C’est notre directrice de casting, Judith Charrier, qui a fait un travail incroyable. Quand on écrit, on imagine forcément un personnage et je n’imaginais pas du tout une actrice comme Megan en écrivant le film. Mais j’allais vers la prise de vue réelle pour rencontrer l’inattendu, et rencontrer le réel. Pour être chahuté dans mes certitudes. C’est toujours plus facile de dessiner le personnage qu’on imagine. Je cherchais donc une rencontre à la fois inattendue et évidente. C’est son intensité de jeu qui m’a frappée dès le départ. Elle comprenait de manière instinctive et juste le texte et par extension faisait croire à ce qui lui arrivait dans le film. Elle a un jeu très terrien, très enraciné, très intense. Elle a emmené le film un peu ailleurs, dans une certaine rugosité. Face à cette nature immense, il fallait bien quelqu’un qui résiste à ça.

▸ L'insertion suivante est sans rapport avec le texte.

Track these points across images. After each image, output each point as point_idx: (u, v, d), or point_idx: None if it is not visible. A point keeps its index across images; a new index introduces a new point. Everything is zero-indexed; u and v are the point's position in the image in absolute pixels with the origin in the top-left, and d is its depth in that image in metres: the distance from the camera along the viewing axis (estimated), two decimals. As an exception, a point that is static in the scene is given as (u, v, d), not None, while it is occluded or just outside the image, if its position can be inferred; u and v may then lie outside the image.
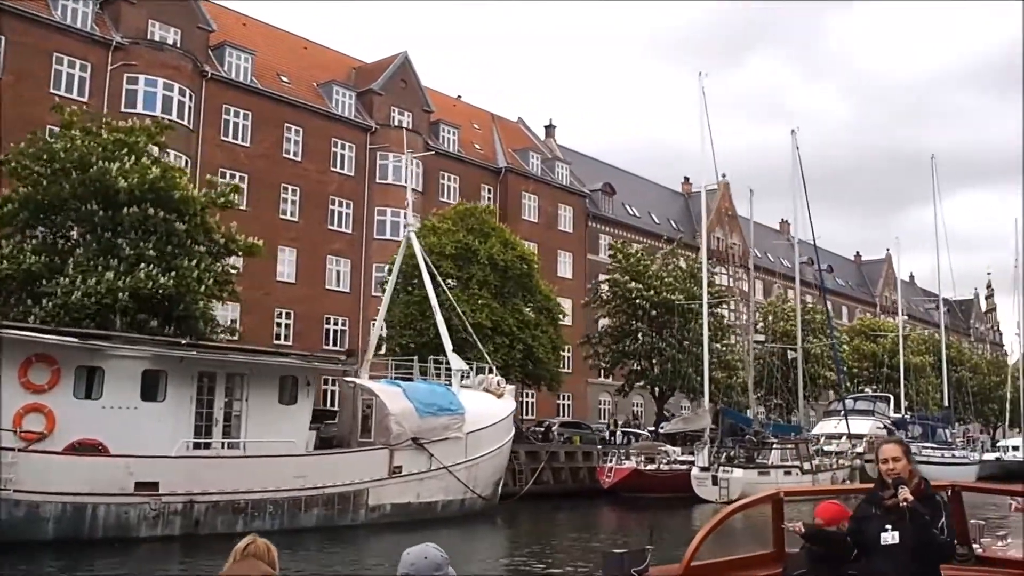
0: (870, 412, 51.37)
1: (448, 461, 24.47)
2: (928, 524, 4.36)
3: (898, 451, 4.61)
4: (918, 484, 4.54)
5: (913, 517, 4.35)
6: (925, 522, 4.35)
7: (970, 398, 66.61)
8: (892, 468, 4.54)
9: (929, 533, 4.36)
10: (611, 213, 65.18)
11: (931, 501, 4.50)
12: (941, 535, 4.41)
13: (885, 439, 5.24)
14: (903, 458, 4.57)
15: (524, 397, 56.16)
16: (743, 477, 33.14)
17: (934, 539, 4.37)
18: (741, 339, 42.74)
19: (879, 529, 4.48)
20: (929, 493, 4.55)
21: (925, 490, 4.54)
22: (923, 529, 4.35)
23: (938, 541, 4.39)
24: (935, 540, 4.38)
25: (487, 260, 35.32)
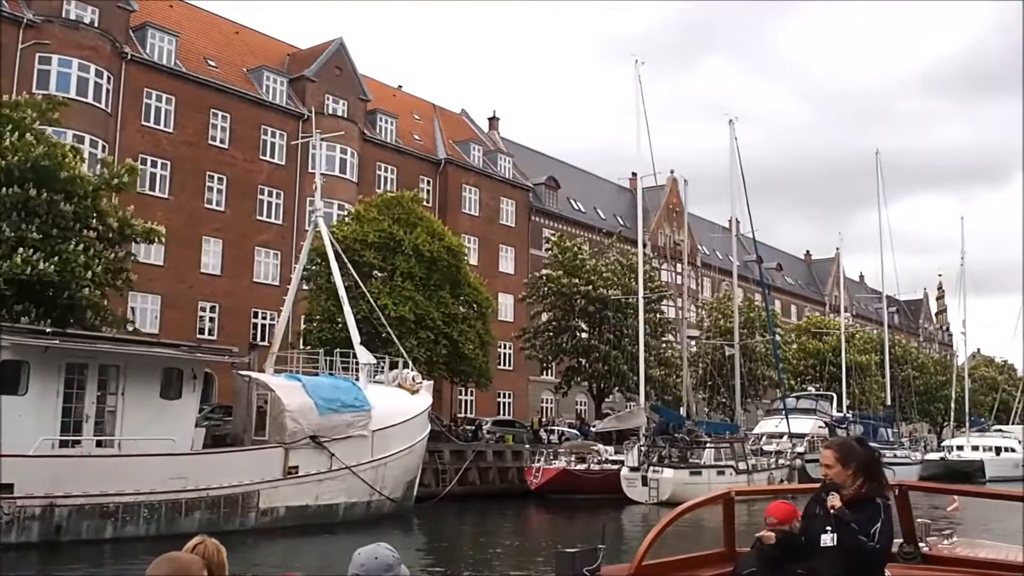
0: (812, 411, 50.55)
1: (351, 461, 22.95)
2: (855, 531, 4.36)
3: (832, 457, 4.59)
4: (859, 487, 4.52)
5: (839, 524, 4.38)
6: (852, 529, 4.36)
7: (913, 397, 66.11)
8: (826, 473, 4.59)
9: (855, 539, 4.36)
10: (555, 207, 63.93)
11: (869, 505, 4.47)
12: (871, 540, 4.38)
13: (827, 442, 5.15)
14: (836, 464, 4.55)
15: (463, 395, 54.82)
16: (673, 477, 31.97)
17: (861, 546, 4.36)
18: (699, 338, 41.50)
19: (820, 530, 4.48)
20: (869, 497, 4.50)
21: (867, 493, 4.51)
22: (850, 536, 4.37)
23: (864, 548, 4.37)
24: (861, 547, 4.36)
25: (412, 251, 33.82)
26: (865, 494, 4.52)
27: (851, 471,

En parlant de cette nature justement, vous filmez des paysages naturels qui sont à la fois très beaux et inquiétants, à la frontière entre le réel et l’irréel.
C’était important pour moi d’ancrer le plus possible cet univers. Je n’utilise pas l’animation pour faire des choses magiques, il faut qu’on y croie, même quand les plans sont plus composés. Il y a dans le film cette notion de “chemin”, qui est dictée par les aliens. Elsa a plusieurs “chemins” dans le film. Son chemin mental est traduit par l’animation, ce sont les seuls moments où elle est réunie avec son frère. Il y a quelque chose de figé dans le temps dans ces séquences, comme un vaisseau en perdition. Il y a aussi le chemin qu’elle parcourt dans l’Ehpad dans lequel elle travaille et qui ressemble aussi à un vaisseau spatial. Toute sa vie, toute sa circulation est dictée par le deuil, ou la présence d’autre chose. Nous avons travaillé cet aspect jusque dans la forêt pour qu’il y ait un cheminement très géométrique, architectural. C’est un chemin à travers différents mondes et elle doit les traverser pour aller jusqu’au bout.
Les aliens communiquent avec Elsa par la voix. Ils sont dans sa tête et elle entend leur voix. Quelle a été l’intention derrière ces aliens invisibles ?
Je ne voulais pas qu’on pense à une voix humaine, donc j’ai cherché une voix qui soit à la frontière entre masculin et féminin, une voix un peu androgyne, qui brouille les pistes pour le public.
Toujours cette idée de dualité, de frontière entre deux univers…
C’est ça. J’ai donc immédiatement pensé à Dimitri Doré, que j’ai découvert dans Bruno Reidal. C’était une évidence que sa voix se prêterait parfaitement à ce que j’avais en tête pour les aliens. Ensuite, s’est posée la question de comment s’inscrire dans la continuité de ce qui a déjà été fait. On pense évidemment à la voix de HAL 9000 dans 2001, l’Odyssée de l’espace de Kubrick. Comment s’en détacher et ne pas faire la même chose ? Et comment être respectueux vis-à-vis de cette entité extraterrestre ? Il fallait que ce soit un ton neutre, froid et détaché, mais qui ne soit pas chiant. Donc on a travaillé un alien un peu malin, comme un esprit moqueur. Il a une forme de charme et de séduction pour que le public ait envie de l’écouter.
Il y a le travail sur la voix, mais aussi celui sur le son, qui est très impressionnant. Le mix des effets sonores et des voix donne une impression très étrange, qui nous met dans la tête d’Elsa.
On se pose forcément la question : est-ce que ce qui lui arrive est réel ? Pour moi, oui. C’est réel. Même si je ne montre jamais les aliens de manière gratuite, je les fais exister hors champ pour favoriser l’évocation et l’expérience du spectateur. On a essayé d’être toujours dans la retenue, le cinéma et l’expérience de la salle dispose des outils pour faire arriver à créer cette immersion. Ça passe beaucoup par le son. On ne voulait pas faire un film de SF basique mais jouer sur l’ambiance, une réalité un peu décalée et qui laisserait entrer des présences venues d’ailleurs.